I had not planned on cleaning my barn in preparation for fifty 100 pound bales of hay, but when they told me they would deliver Wednesday instead of Friday, it changed this evening’s plans dramatically.  I had to move the remaining hay from last November’s delivery to a different spot because I do not want “old” and “new” hay mixed.  100 pound bales do not weigh all that much less than I do so moving them is not all that easy.  Once moved, I sweep the loose hay up, lay down pallets, and sweep up everything.  I do not like hay to lay directly on the cement floor of the barn.  All that took over an hour.  Then it dawned on me that I should probably eat something.  Time mandated simplicity so I made a salad.

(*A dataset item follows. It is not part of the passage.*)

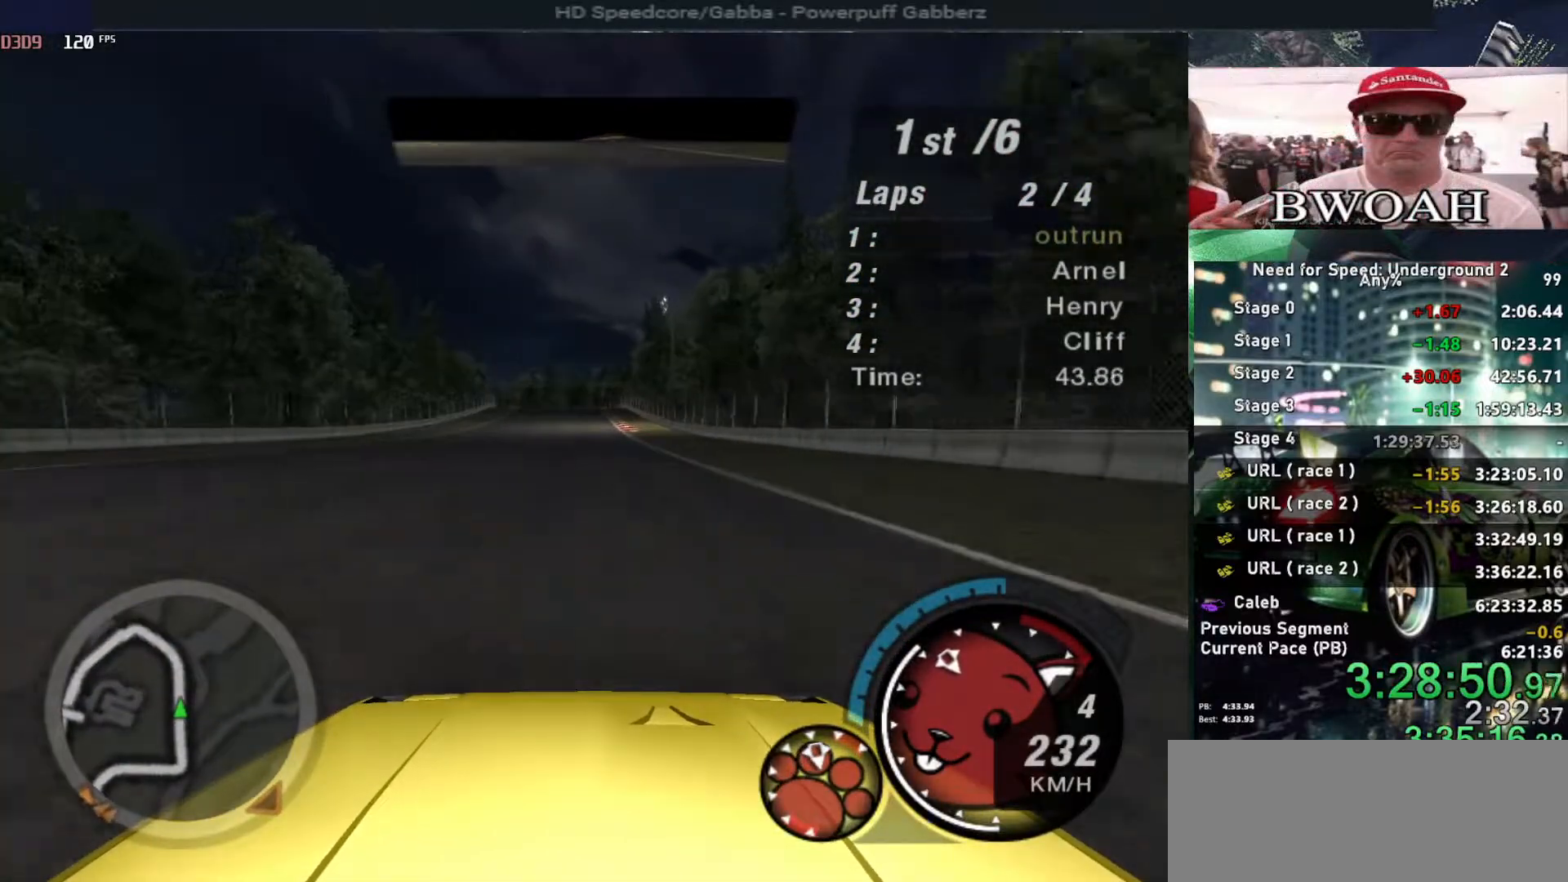
{"keys": ["up"], "events": []}
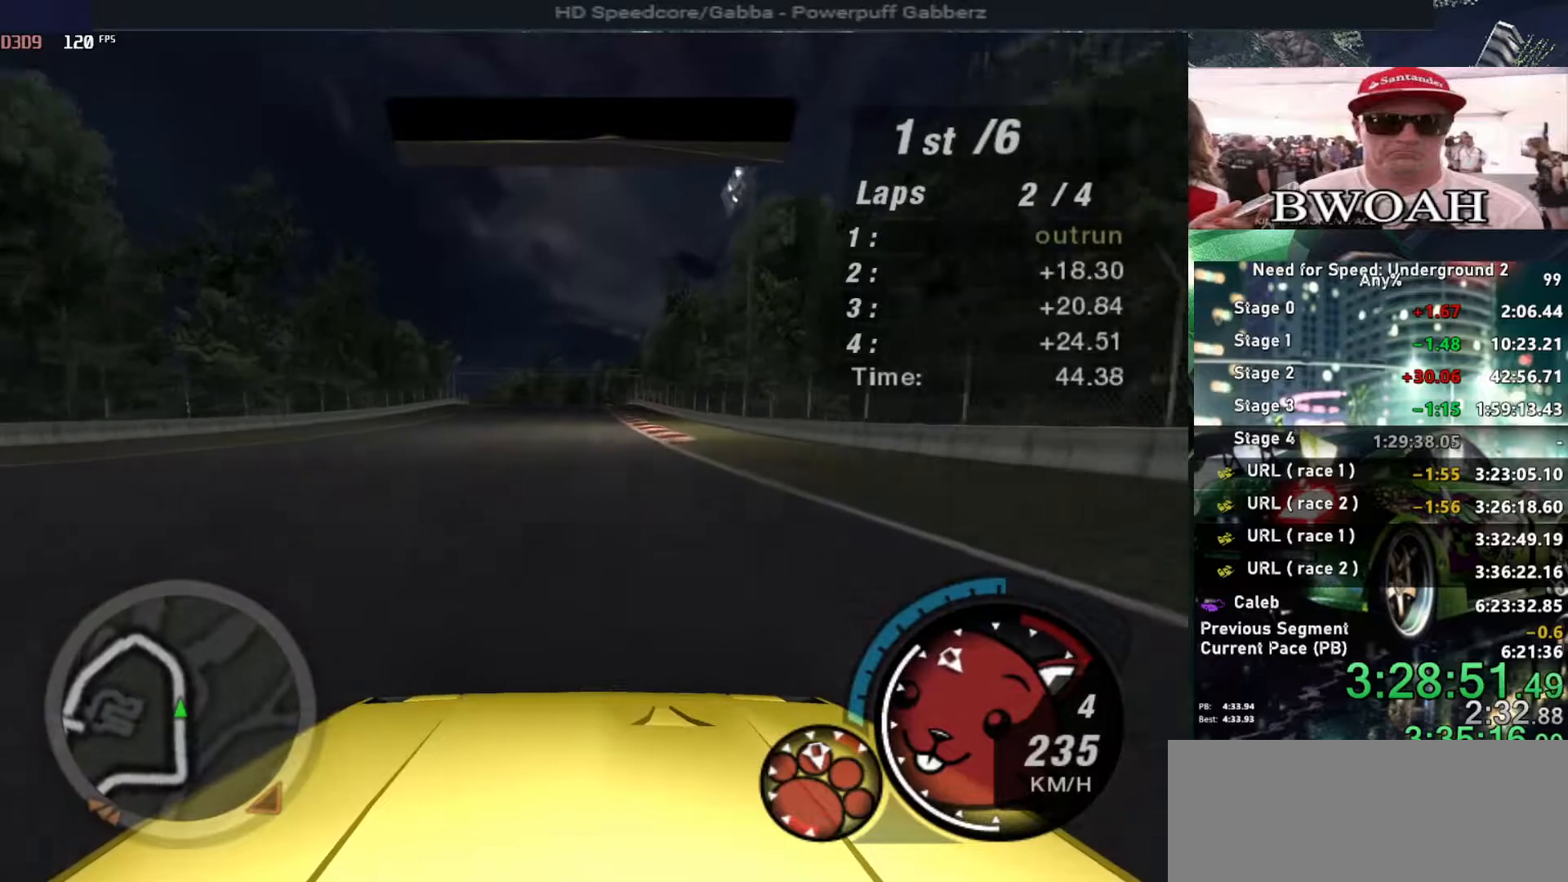
{"keys": ["up"], "events": []}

Suddenly it reminded me of salads Gaston used to make.  Gaston lived with me for six months–a handsome exchange student from Argentina, who rode horses, played the piano while I cooked dinner, and then when I gave the word, made beautiful salads, kaleidoscopes of color, orange, red, green, yellow, purple.  Tonight, in a rush, I finally managed to make a salad as beautiful as Gaston’s.  In addition to his other assets, Gaston’s name is a song for the ears and the heart:  Gaston Luis Zulaica del Sueldo.  I love his name so much that it is the title of one of the poems in my new book of poetry, “On the Rim of Wonder”.  His counselor at school here loved it so much that she insisted on practicing it over and over and over to get it right when she announced it at graduation.

Salad eaten, once this post is complete, I must finish the baby blanket I promised today to deliver tomorrow.  More than eight years ago, I taught freshmen English.  One of my students, who has since gone to college, graduated, and now works for the school district where I work will soon be a father.  His wife, through her work as a neonatal ICU nurse, became a good friend of my daughter’s.  Their baby is due in a week or so.  I am running out of time.  I MUST finish this tonight.  Since I have to get up at 5:30 to get to work on time–I work 25 miles from where I live–it would seem that since it is now 7:49, I had better quit writing this and get to work.  Tomorrow I promise more exciting material.

Gaston Luis Zulaica del Sueldo


Gaston Luis Zulaica del Sueldo walks toward me after disembarking from the plane.  Although I have never met him, I know exactly who he is.  Tallish, thin body; long, handsome, light tan face; smiling, perfect teeth; arms open.  A teenage Latin Lover, bouncing on the balls of his feet, rushing to me.  Those arms wrap around and squeeze me tight.  My new son has arrived from Argentina.

Every night while I fix dinner, he sits at the brown Kanabe piano my parents gave me thirty years ago and plays and plays:  Beethoven, the theme from Twilight, Chopin…I look up from chopping onions and see the short, dark ringlets on the back of his neck and watch his gliding, long-fingered hands.  He plays until salad making time arrives.  He tells me he makes salads for his grandmother back home.  Now he makes them for us:  layers of emerald lettuce, red peppers, black olives, orange carrots, green onions, a kaleidosope of appetizing color.

Gaston Luis Zulaica del Sueldo.  It curls around my tongue when I introduce him.  Images of tango dancers, gauchos–he is a champion rider, malbec wine–at seventeen he brought me some in his luggage, snow capped mountains where he skis, and cattle grazing on the endless grass his family owns.  We speak Spanlish at home, we laugh, we cook.  On my birthday he insists on paying for everyone.  When I tell him I did not expect that, he looks at me as if to say, “What kind of man do you think I am?”

Gaston Luis Zulaica del Sueldo.

Note:  One of the assignments in the prose poetry class was to write about a name, real or imagined.  This one is real.  Gaston lived with me a couple of years ago and I still keep in touch with him and his family.